ACADEMIA
Rice chemists build machine learning that fine-tunes flash graphene
Rice University scientists are using machine-learning techniques to streamline the process of synthesizing graphene from waste through flash Joule heating.
The process discovered two years ago by the Rice lab of chemist James Tour has expanded beyond making graphene from various carbon sources to extracting other materials like metals from urban waste, with the promise of more environmentally friendly recycling to come.
The technique is the same for all of the above: blasting a jolt of high energy through the source material to eliminate all but the desired product. But the details for flashing each feedstock are different.
The researchers describe in Advanced Materials how machine-learning models that adapt to variables and show them how to optimize procedures are helping them push forward.
“Machine-learning algorithms will be critical to making the flash process rapid and scalable without negatively affecting the graphene product’s properties,” Tour said.
“In the coming years, the flash parameters can vary depending on the feedstock, whether it’s petroleum-based, coal, plastic, household waste, or anything else,” he said. “Depending on the type of graphene we want -- small flake, large flake, high turbostratic, level of purity -- the machine can discern by itself what parameters to change.”
Because flashing makes graphene in hundreds of milliseconds, it’s difficult to tease out the details of the chemical process. So Tour and company took a clue from materials scientists who have worked machine learning into their everyday process of discovery.
“It turned out that machine learning and flash Joule heating had really good synergy,” said Rice graduate student and lead author Jacob Beckham. “Flash Joule heating is a really powerful technique, but it’s difficult to control some of the variables involved, like the rate of current discharge during a reaction. And that’s where machine learning can shine. It’s a great tool for finding relationships between multiple variables, even when it’s impossible to do a complete search of the parameter space.
“That synergy made it possible to synthesize graphene from scrap material based entirely on the models’ understanding of the Joule heating process,” he said. “All we had to do was carry out the reaction -- which can eventually be automated.”

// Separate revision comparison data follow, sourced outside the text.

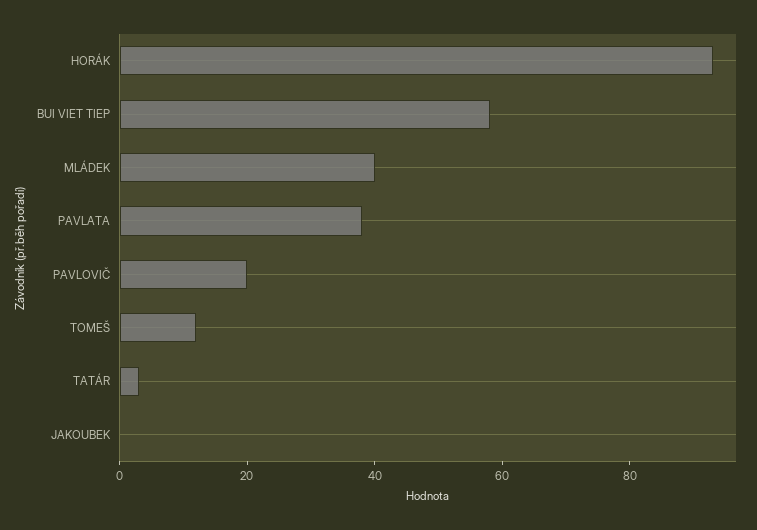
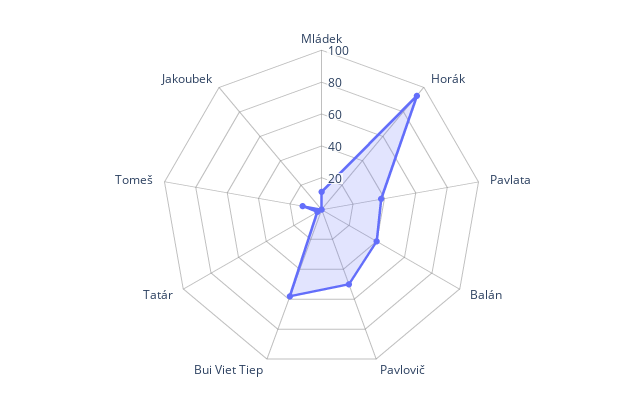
  {
    "HORÁK": 95,
    "BUI VIET TIEP": 60,
-   "MLÁDEK": 40,
+   "MLÁDEK": 10,
    "PAVLATA": 40,
-   "PAVLOVIČ": 20,
+   "PAVLOVIČ": 50,
    "TOMEŠ": 10,
    "TATÁR": 5,
-   "JAKOUBEK": 0
+   "JAKOUBEK": 0,
+   "Balán": 40
  }

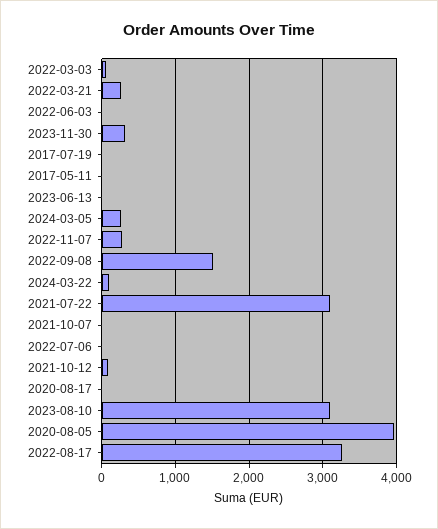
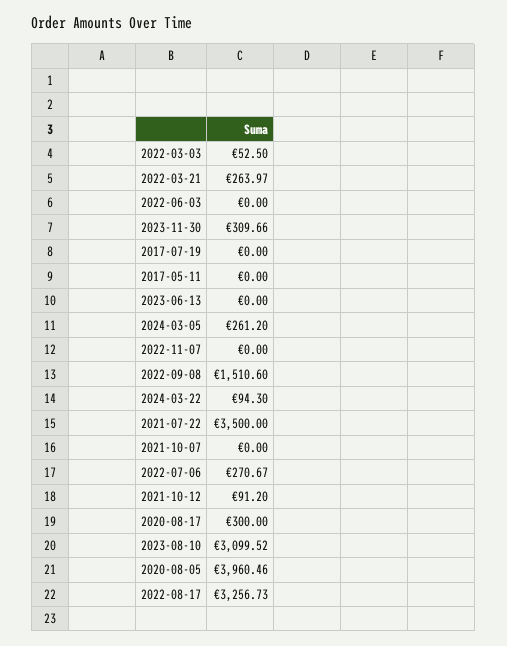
  {
    "2022-03-03": 52.5,
    "2022-03-21": 263.97,
    "2022-06-03": 0,
    "2023-11-30": 309.66,
    "2017-07-19": 0,
    "2017-05-11": 0,
    "2023-06-13": 0,
    "2024-03-05": 261.2,
-   "2022-11-07": 300,
+   "2022-11-07": 0,
    "2022-09-08": 1510.6,
    "2024-03-22": 94.3,
-   "2021-07-22": 3100,
+   "2021-07-22": 3500,
    "2021-10-07": 0,
-   "2022-07-06": 0,
+   "2022-07-06": 270.67,
    "2021-10-12": 91.2,
-   "2020-08-17": 0,
+   "2020-08-17": 300,
    "2023-08-10": 3099.52,
    "2020-08-05": 3960.46,
    "2022-08-17": 3256.73
  }

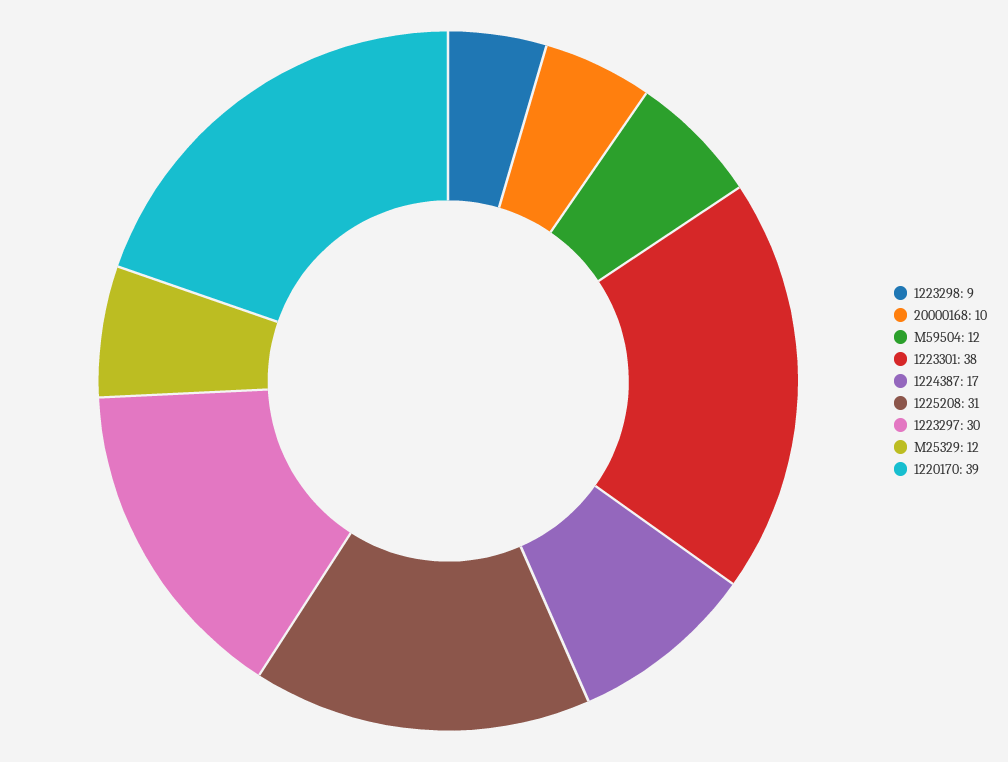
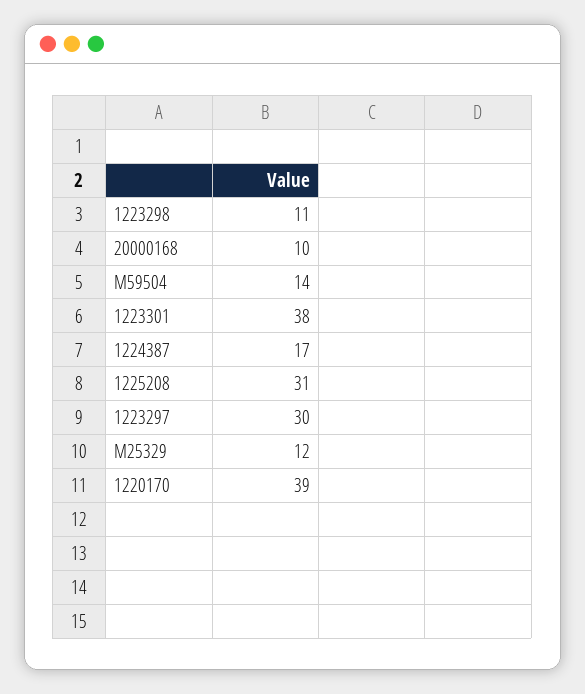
  {
-   "1223298": 9,
+   "1223298": 11,
    "20000168": 10,
-   "M59504": 12,
+   "M59504": 14,
    "1223301": 38,
    "1224387": 17,
    "1225208": 31,
    "1223297": 30,
    "M25329": 12,
    "1220170": 39
  }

The lab used its custom optimization model to improve graphene crystallization from four starting materials -- carbon black, plastic pyrolysis ash, pyrolyzed rubber tires, and coke -- over 173 trials, using Raman spectroscopy to characterize the starting materials and graphene products.
The researchers then fed more than 20,000 spectroscopy results to the model and asked it to predict which starting materials would provide the best yield of graphene. The model also took the effects of charge density, sample mass, and material type into account in their calculations.
Co-authors are Rice graduate students Kevin Wyss, Emily McHugh, Paul Advincula, and Weiyin Chen; Rice alumnus John Li; and postdoctoral researchers Yunchao Xie and Jian Lin, an associate professor of mechanical and aerospace engineering, of the University of Missouri. Tour is the T.T. and W.F. Chao Chair in Chemistry as well as a professor of computer science and materials science and nanoengineering.